* RECORD EXCERPTS *
# # #

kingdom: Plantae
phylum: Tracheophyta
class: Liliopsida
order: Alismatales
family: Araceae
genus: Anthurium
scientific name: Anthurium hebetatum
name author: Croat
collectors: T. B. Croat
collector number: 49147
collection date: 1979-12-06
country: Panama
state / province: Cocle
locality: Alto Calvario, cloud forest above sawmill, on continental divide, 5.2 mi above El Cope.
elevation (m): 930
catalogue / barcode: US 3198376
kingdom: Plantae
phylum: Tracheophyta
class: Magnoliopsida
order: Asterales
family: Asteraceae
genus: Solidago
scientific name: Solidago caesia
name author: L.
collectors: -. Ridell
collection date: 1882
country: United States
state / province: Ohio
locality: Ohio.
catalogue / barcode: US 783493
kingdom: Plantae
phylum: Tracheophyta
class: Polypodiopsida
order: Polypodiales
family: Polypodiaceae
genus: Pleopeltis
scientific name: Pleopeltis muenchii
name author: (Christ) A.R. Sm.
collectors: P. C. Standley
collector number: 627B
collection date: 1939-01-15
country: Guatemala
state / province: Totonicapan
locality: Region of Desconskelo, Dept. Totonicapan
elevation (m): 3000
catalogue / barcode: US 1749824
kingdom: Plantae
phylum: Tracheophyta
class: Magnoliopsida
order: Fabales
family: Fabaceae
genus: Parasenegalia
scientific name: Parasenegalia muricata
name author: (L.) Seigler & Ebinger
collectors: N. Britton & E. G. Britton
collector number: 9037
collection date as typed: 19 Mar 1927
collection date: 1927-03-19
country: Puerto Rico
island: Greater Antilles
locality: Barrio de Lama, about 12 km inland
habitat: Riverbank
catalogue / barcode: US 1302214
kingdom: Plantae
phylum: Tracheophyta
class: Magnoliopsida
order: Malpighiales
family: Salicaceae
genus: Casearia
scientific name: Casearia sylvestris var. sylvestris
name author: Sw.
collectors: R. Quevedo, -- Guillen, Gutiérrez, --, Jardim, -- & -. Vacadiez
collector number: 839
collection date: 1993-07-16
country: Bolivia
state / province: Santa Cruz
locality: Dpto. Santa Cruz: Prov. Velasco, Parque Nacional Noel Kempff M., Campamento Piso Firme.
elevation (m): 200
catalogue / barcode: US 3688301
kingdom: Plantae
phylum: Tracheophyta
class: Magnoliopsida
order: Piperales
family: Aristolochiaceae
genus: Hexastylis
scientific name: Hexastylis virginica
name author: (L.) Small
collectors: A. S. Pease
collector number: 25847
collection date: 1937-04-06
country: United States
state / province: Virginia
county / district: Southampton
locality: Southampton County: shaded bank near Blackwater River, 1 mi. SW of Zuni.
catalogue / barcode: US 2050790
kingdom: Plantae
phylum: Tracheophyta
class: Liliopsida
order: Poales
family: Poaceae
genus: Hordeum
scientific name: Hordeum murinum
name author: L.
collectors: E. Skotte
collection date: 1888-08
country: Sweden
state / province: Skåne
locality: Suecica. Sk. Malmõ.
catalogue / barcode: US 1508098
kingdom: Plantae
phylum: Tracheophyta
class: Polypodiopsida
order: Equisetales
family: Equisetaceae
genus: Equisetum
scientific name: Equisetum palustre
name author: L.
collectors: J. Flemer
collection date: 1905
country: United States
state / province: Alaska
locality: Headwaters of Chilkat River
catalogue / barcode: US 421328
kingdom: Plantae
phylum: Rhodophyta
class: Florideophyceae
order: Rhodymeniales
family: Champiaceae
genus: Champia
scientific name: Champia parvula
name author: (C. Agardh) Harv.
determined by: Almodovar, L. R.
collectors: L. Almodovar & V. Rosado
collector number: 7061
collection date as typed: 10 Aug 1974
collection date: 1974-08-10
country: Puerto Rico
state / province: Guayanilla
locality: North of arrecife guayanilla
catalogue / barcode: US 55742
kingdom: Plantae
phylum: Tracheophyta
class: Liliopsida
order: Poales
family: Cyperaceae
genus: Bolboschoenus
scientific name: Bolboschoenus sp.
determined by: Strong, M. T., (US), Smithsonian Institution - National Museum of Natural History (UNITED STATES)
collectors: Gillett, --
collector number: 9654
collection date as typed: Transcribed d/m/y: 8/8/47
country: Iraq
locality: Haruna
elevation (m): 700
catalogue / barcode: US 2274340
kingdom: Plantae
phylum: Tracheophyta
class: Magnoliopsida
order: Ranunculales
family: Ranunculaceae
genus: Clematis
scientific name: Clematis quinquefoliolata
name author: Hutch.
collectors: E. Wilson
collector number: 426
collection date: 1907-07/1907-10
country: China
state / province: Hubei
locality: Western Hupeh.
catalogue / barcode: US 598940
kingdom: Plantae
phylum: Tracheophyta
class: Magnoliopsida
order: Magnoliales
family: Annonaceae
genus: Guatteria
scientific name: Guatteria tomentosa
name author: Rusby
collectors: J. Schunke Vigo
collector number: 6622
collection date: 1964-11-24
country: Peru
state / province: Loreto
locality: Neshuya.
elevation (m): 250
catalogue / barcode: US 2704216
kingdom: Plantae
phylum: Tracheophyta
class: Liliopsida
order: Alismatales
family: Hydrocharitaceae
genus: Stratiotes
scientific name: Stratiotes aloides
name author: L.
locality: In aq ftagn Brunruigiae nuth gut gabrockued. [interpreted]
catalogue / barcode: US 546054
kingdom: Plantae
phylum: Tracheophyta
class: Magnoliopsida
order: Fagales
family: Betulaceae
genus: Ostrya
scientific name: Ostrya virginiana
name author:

# # #

* TASK TO COMPLETE *
Reproduce every line of the records above word for word, from the first through the last.

* WORKED SOLUTION *
kingdom: Plantae
phylum: Tracheophyta
class: Liliopsida
order: Alismatales
family: Araceae
genus: Anthurium
scientific name: Anthurium hebetatum
name author: Croat
collectors: T. B. Croat
collector number: 49147
collection date: 1979-12-06
country: Panama
state / province: Cocle
locality: Alto Calvario, cloud forest above sawmill, on continental divide, 5.2 mi above El Cope.
elevation (m): 930
catalogue / barcode: US 3198376
kingdom: Plantae
phylum: Tracheophyta
class: Magnoliopsida
order: Asterales
family: Asteraceae
genus: Solidago
scientific name: Solidago caesia
name author: L.
collectors: -. Ridell
collection date: 1882
country: United States
state / province: Ohio
locality: Ohio.
catalogue / barcode: US 783493
kingdom: Plantae
phylum: Tracheophyta
class: Polypodiopsida
order: Polypodiales
family: Polypodiaceae
genus: Pleopeltis
scientific name: Pleopeltis muenchii
name author: (Christ) A.R. Sm.
collectors: P. C. Standley
collector number: 627B
collection date: 1939-01-15
country: Guatemala
state / province: Totonicapan
locality: Region of Desconskelo, Dept. Totonicapan
elevation (m): 3000
catalogue / barcode: US 1749824
kingdom: Plantae
phylum: Tracheophyta
class: Magnoliopsida
order: Fabales
family: Fabaceae
genus: Parasenegalia
scientific name: Parasenegalia muricata
name author: (L.) Seigler & Ebinger
collectors: N. Britton & E. G. Britton
collector number: 9037
collection date as typed: 19 Mar 1927
collection date: 1927-03-19
country: Puerto Rico
island: Greater Antilles
locality: Barrio de Lama, about 12 km inland
habitat: Riverbank
catalogue / barcode: US 1302214
kingdom: Plantae
phylum: Tracheophyta
class: Magnoliopsida
order: Malpighiales
family: Salicaceae
genus: Casearia
scientific name: Casearia sylvestris var. sylvestris
name author: Sw.
collectors: R. Quevedo, -- Guillen, Gutiérrez, --, Jardim, -- & -. Vacadiez
collector number: 839
collection date: 1993-07-16
country: Bolivia
state / province: Santa Cruz
locality: Dpto. Santa Cruz: Prov. Velasco, Parque Nacional Noel Kempff M., Campamento Piso Firme.
elevation (m): 200
catalogue / barcode: US 3688301
kingdom: Plantae
phylum: Tracheophyta
class: Magnoliopsida
order: Piperales
family: Aristolochiaceae
genus: Hexastylis
scientific name: Hexastylis virginica
name author: (L.) Small
collectors: A. S. Pease
collector number: 25847
collection date: 1937-04-06
country: United States
state / province: Virginia
county / district: Southampton
locality: Southampton County: shaded bank near Blackwater River, 1 mi. SW of Zuni.
catalogue / barcode: US 2050790
kingdom: Plantae
phylum: Tracheophyta
class: Liliopsida
order: Poales
family: Poaceae
genus: Hordeum
scientific name: Hordeum murinum
name author: L.
collectors: E. Skotte
collection date: 1888-08
country: Sweden
state / province: Skåne
locality: Suecica. Sk. Malmõ.
catalogue / barcode: US 1508098
kingdom: Plantae
phylum: Tracheophyta
class: Polypodiopsida
order: Equisetales
family: Equisetaceae
genus: Equisetum
scientific name: Equisetum palustre
name author: L.
collectors: J. Flemer
collection date: 1905
country: United States
state / province: Alaska
locality: Headwaters of Chilkat River
catalogue / barcode: US 421328
kingdom: Plantae
phylum: Rhodophyta
class: Florideophyceae
order: Rhodymeniales
family: Champiaceae
genus: Champia
scientific name: Champia parvula
name author: (C. Agardh) Harv.
determined by: Almodovar, L. R.
collectors: L. Almodovar & V. Rosado
collector number: 7061
collection date as typed: 10 Aug 1974
collection date: 1974-08-10
country: Puerto Rico
state / province: Guayanilla
locality: North of arrecife guayanilla
catalogue / barcode: US 55742
kingdom: Plantae
phylum: Tracheophyta
class: Liliopsida
order: Poales
family: Cyperaceae
genus: Bolboschoenus
scientific name: Bolboschoenus sp.
determined by: Strong, M. T., (US), Smithsonian Institution - National Museum of Natural History (UNITED STATES)
collectors: Gillett, --
collector number: 9654
collection date as typed: Transcribed d/m/y: 8/8/47
country: Iraq
locality: Haruna
elevation (m): 700
catalogue / barcode: US 2274340
kingdom: Plantae
phylum: Tracheophyta
class: Magnoliopsida
order: Ranunculales
family: Ranunculaceae
genus: Clematis
scientific name: Clematis quinquefoliolata
name author: Hutch.
collectors: E. Wilson
collector number: 426
collection date: 1907-07/1907-10
country: China
state / province: Hubei
locality: Western Hupeh.
catalogue / barcode: US 598940
kingdom: Plantae
phylum: Tracheophyta
class: Magnoliopsida
order: Magnoliales
family: Annonaceae
genus: Guatteria
scientific name: Guatteria tomentosa
name author: Rusby
collectors: J. Schunke Vigo
collector number: 6622
collection date: 1964-11-24
country: Peru
state / province: Loreto
locality: Neshuya.
elevation (m): 250
catalogue / barcode: US 2704216
kingdom: Plantae
phylum: Tracheophyta
class: Liliopsida
order: Alismatales
family: Hydrocharitaceae
genus: Stratiotes
scientific name: Stratiotes aloides
name author: L.
locality: In aq ftagn Brunruigiae nuth gut gabrockued. [interpreted]
catalogue / barcode: US 546054
kingdom: Plantae
phylum: Tracheophyta
class: Magnoliopsida
order: Fagales
family: Betulaceae
genus: Ostrya
scientific name: Ostrya virginiana
name author:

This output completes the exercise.